Perennial herb growing to 12 in (30 m). Has flowering stems with purple scales, yellow-gold flowers, and heart-shaped leaves.
Habitat & Cultivation
Indigenous to Europe and northern Asia, and naturalized in North America, coltsfoot is a common plant often found along roadsides and on verges and in open areas. The flowers are gathered in late winter, the leaves in summer.

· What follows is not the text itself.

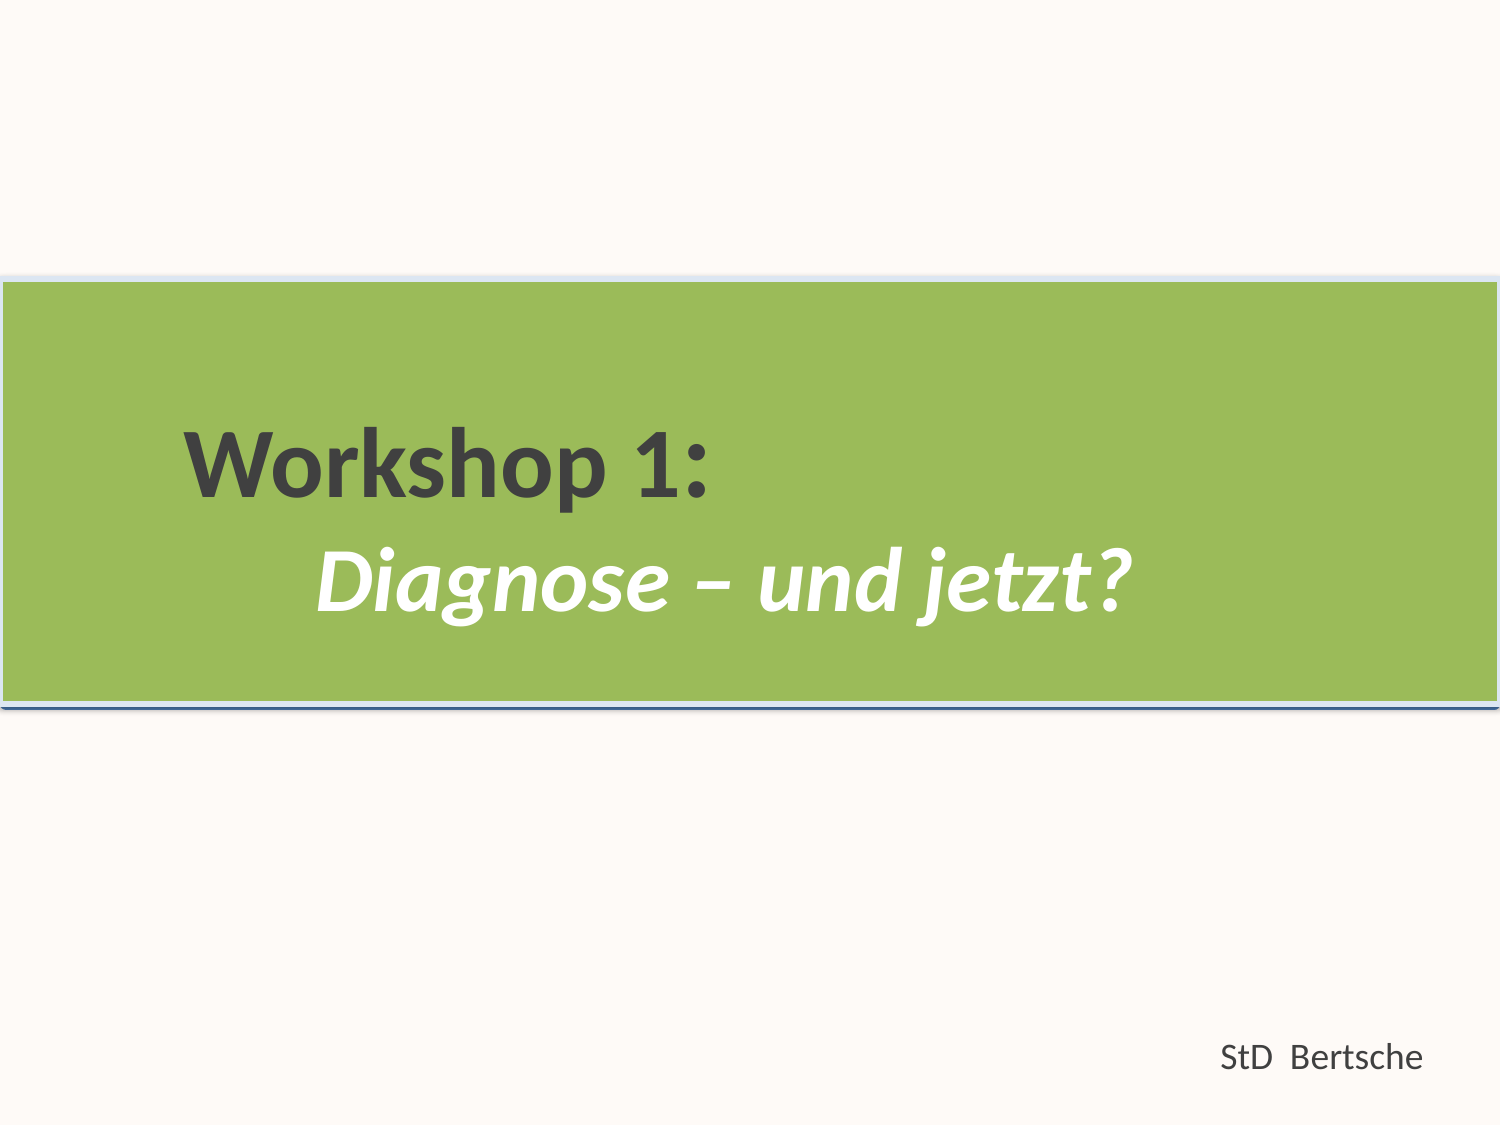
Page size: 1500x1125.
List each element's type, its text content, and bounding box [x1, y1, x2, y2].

text_box Workshop 1: Diagnose – und jetzt? [0, 276, 1500, 707]
text_box StD Bertsche [1205, 1024, 1439, 1085]
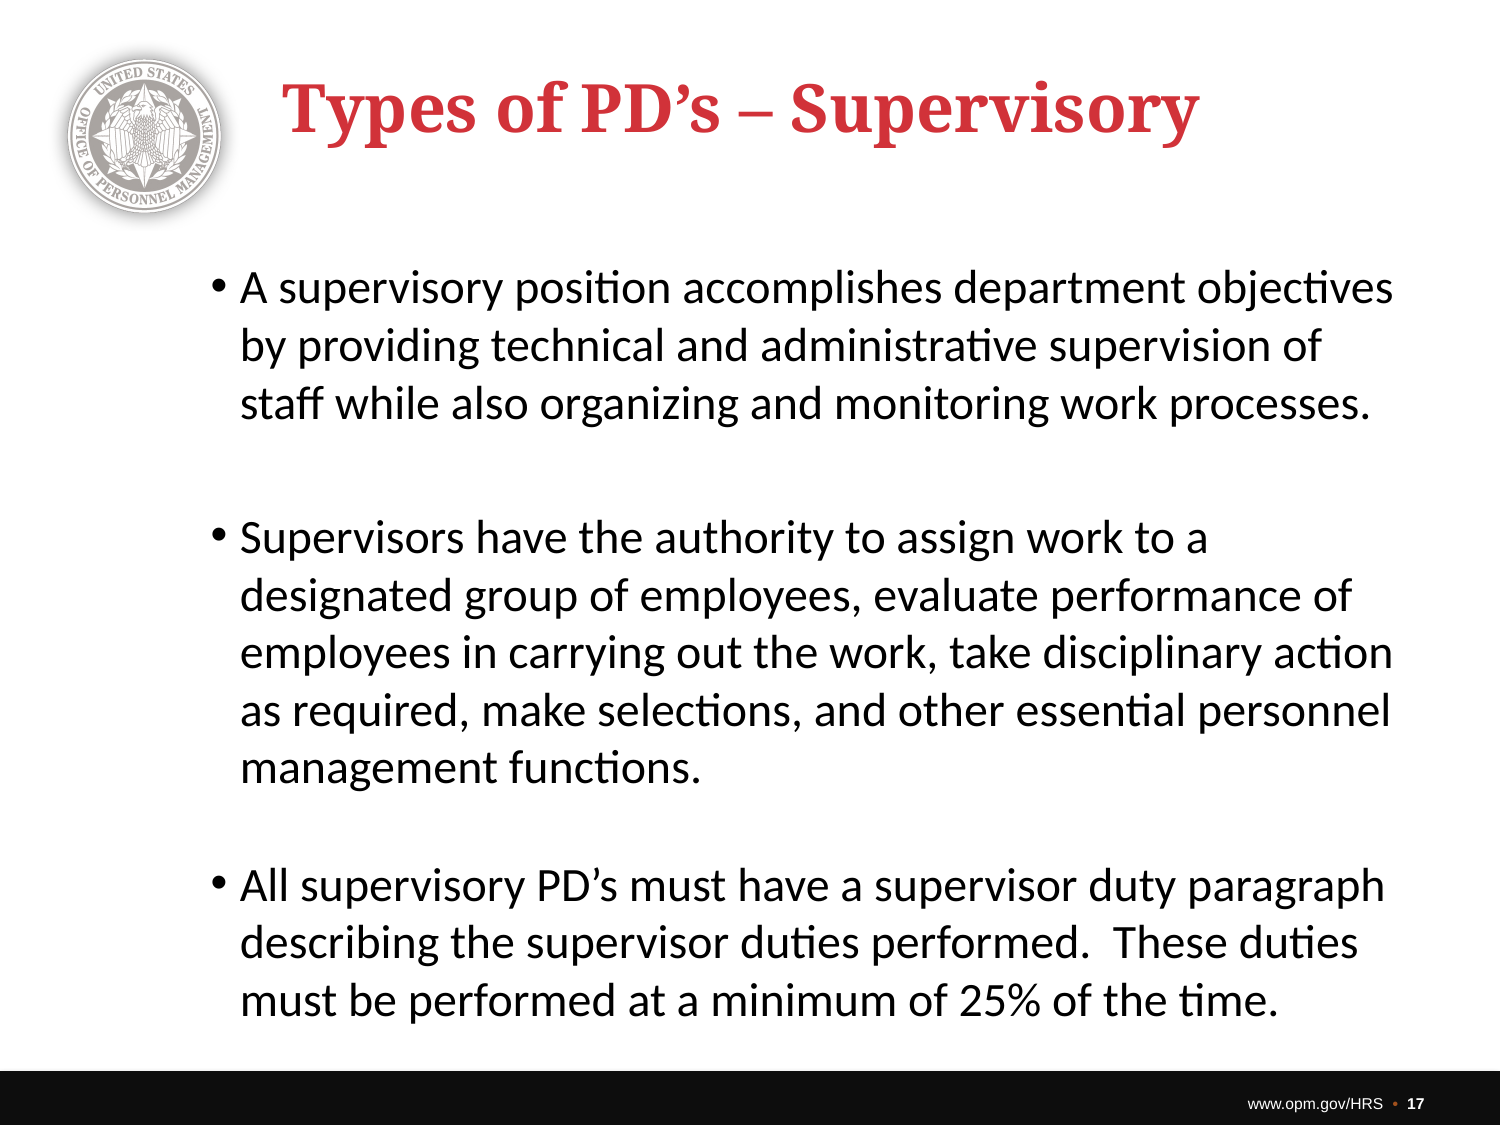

Coltsfoot contains flavonoids, about 8% mucilage (polysaccharides), 10% tannins, pyrrolizidine alkaloids, vitamin C, and zinc. The pyrrolizidine alkaloids may have a toxic effect on the liver, but are largely destroyed when the parts are boiled to make a decoction. The polysaccharides are anti-inflammatory and immunostimulant. The flavonoids are anti-inflammatory and antispasmodic.
History & Folklore
For at least 2,500 years, coltsfoot has been taken as a cough remedy and smoked as a means to ease breathing. Dioscorides, a Greek physician of the 1st century CE, recommended it for dry coughs, and “for those who are unable to breathe except standing upright.”
Medicinal Actions & Uses
An effective demulcent and expectorant herb, coltsfoot is one of the most popular European remedies for treating chest problems. In Europe, the leaves are preferred to the flowers (which contain higher amounts of pyrrolizidine alkaloids), but in China the flowers are preferred. Both parts of the plant are taken as a decoction for chest conditions.
When used as a syrup or a medicinal cigarette, coltsfoot relieves asthma. This herb is used as a specific treatment for spasmodic coughs. It is particularly effective when used in combination with licorice (Glycyrrhiza glabra), thyme (Thymus vulgaris), and wild cherry (Prunus serotina).
Extracts of the whole plant have been shown to increase immune resistance. In a Chinese trial involving 36 patients suffering from bronchial asthma, 75% showed some improvement after treatment, but the anti-asthmatic effect was short-lived.
Do not use coltsfoot flowers. Do not take the leaves for more than 3–4 weeks at a time. Do not take coltsfoot during pregnancy or while breastfeeding. The herb is not suitable for children under 6. Coltsfoot is subject to legal restrictions in some countries.